Print exactly the lines below between the line holding "right eye: (1103, 142)" and the line holding "right shoulder: (1782, 247)", inclusive, and nothing more.

········

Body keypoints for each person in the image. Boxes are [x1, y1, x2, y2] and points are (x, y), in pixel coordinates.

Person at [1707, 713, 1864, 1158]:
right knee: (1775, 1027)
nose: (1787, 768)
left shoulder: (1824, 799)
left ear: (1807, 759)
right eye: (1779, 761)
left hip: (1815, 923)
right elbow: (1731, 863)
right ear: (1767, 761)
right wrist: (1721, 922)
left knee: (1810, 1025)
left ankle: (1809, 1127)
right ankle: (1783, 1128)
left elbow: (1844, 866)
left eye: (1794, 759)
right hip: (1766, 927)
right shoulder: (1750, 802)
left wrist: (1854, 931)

········

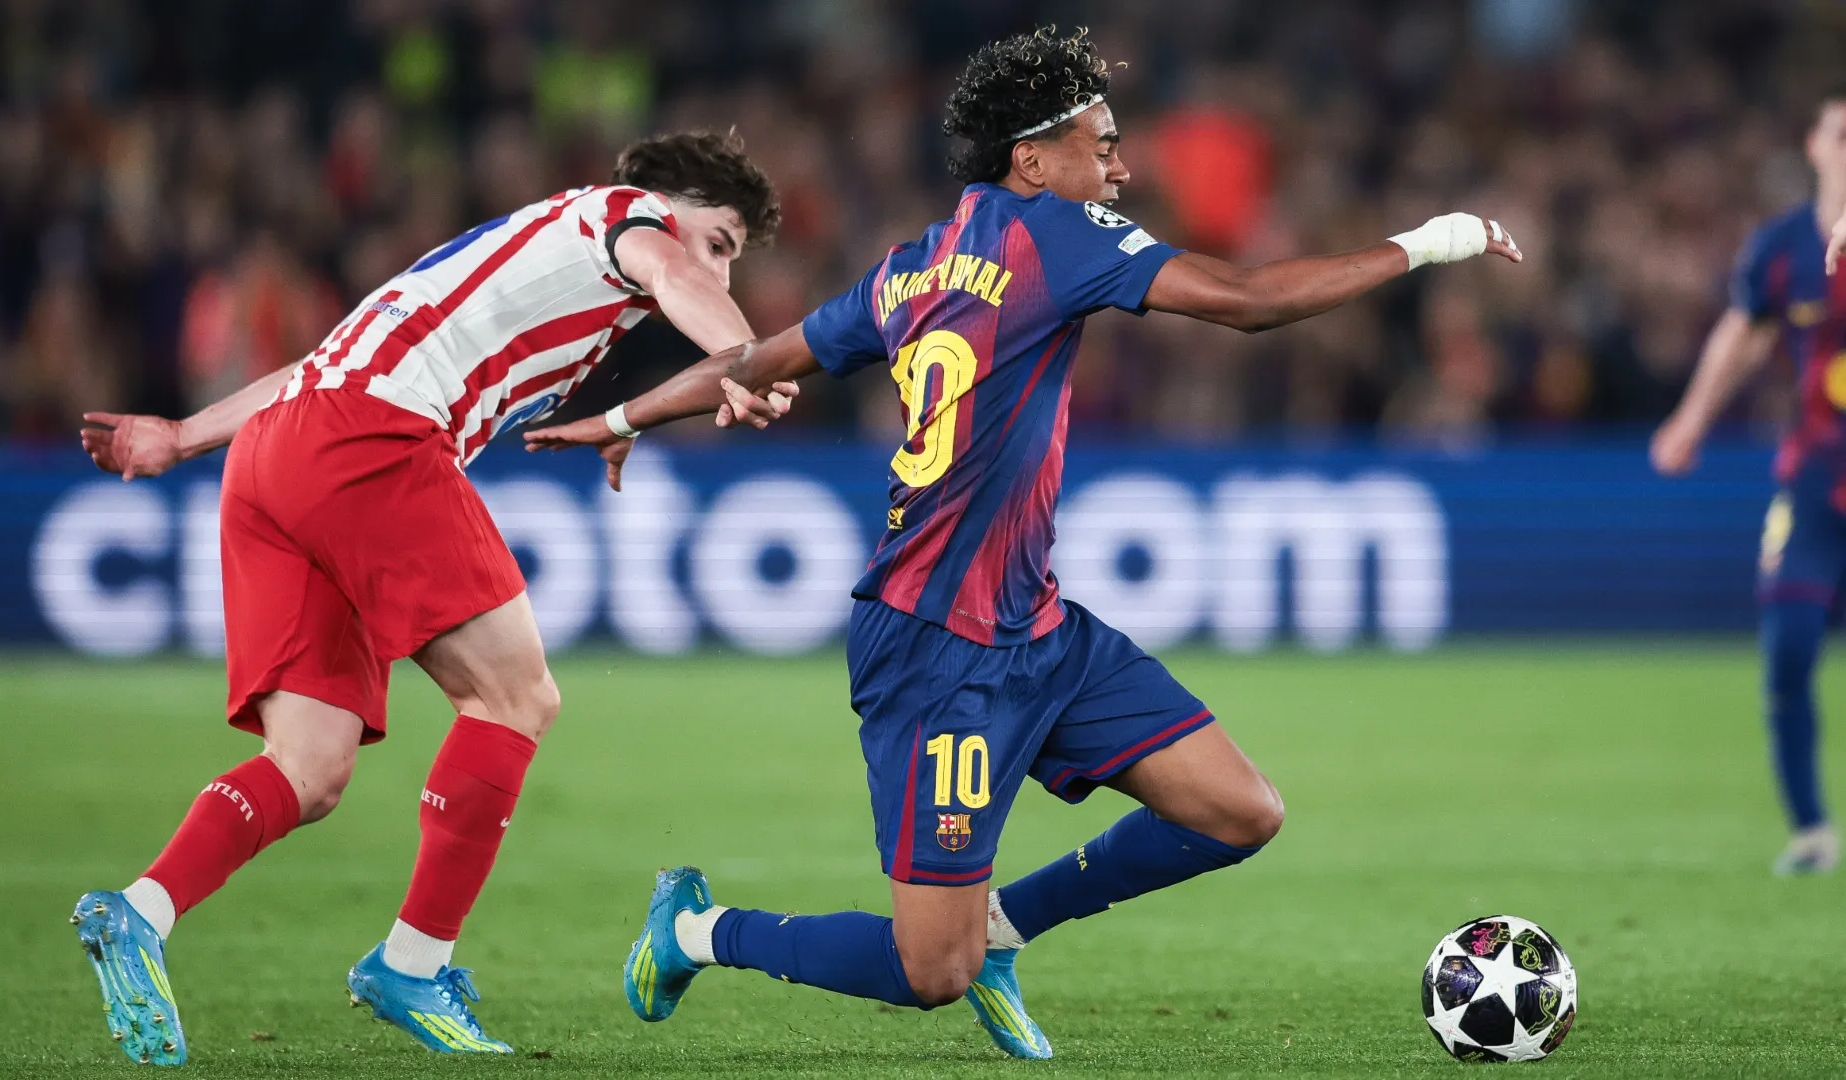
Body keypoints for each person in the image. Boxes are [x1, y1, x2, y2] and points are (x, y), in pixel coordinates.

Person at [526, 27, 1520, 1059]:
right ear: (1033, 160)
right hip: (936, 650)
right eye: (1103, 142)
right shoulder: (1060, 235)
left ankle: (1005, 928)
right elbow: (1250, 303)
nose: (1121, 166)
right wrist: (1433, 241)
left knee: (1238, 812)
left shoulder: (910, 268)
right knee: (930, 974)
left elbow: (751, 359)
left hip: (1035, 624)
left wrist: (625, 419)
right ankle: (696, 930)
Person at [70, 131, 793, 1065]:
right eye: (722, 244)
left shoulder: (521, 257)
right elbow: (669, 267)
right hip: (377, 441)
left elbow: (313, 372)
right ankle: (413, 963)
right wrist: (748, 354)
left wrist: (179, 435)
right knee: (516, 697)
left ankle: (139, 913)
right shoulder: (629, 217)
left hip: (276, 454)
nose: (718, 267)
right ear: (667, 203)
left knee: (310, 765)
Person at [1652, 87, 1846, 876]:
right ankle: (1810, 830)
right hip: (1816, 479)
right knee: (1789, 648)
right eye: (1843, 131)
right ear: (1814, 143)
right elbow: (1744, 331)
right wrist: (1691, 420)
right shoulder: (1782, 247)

········

### Your solution
right eye: (1103, 142)
right shoulder: (1060, 235)
left ankle: (1005, 928)
right elbow: (1250, 303)
nose: (1121, 166)
right wrist: (1433, 241)
left knee: (1238, 812)
left shoulder: (910, 268)
right knee: (930, 974)
left elbow: (751, 359)
left hip: (1035, 624)
left wrist: (625, 419)
right ankle: (696, 930)
Person at [70, 131, 793, 1065]:
right eye: (722, 244)
left shoulder: (521, 257)
right elbow: (669, 267)
right hip: (377, 441)
left elbow: (313, 372)
right ankle: (413, 963)
right wrist: (748, 354)
left wrist: (179, 435)
right knee: (516, 697)
left ankle: (139, 913)
right shoulder: (629, 217)
left hip: (276, 454)
nose: (718, 267)
right ear: (667, 203)
left knee: (310, 765)
Person at [1652, 87, 1846, 876]:
right ankle: (1810, 830)
right hip: (1816, 479)
right knee: (1789, 648)
right eye: (1843, 131)
right ear: (1814, 143)
right elbow: (1744, 331)
right wrist: (1691, 420)
right shoulder: (1782, 247)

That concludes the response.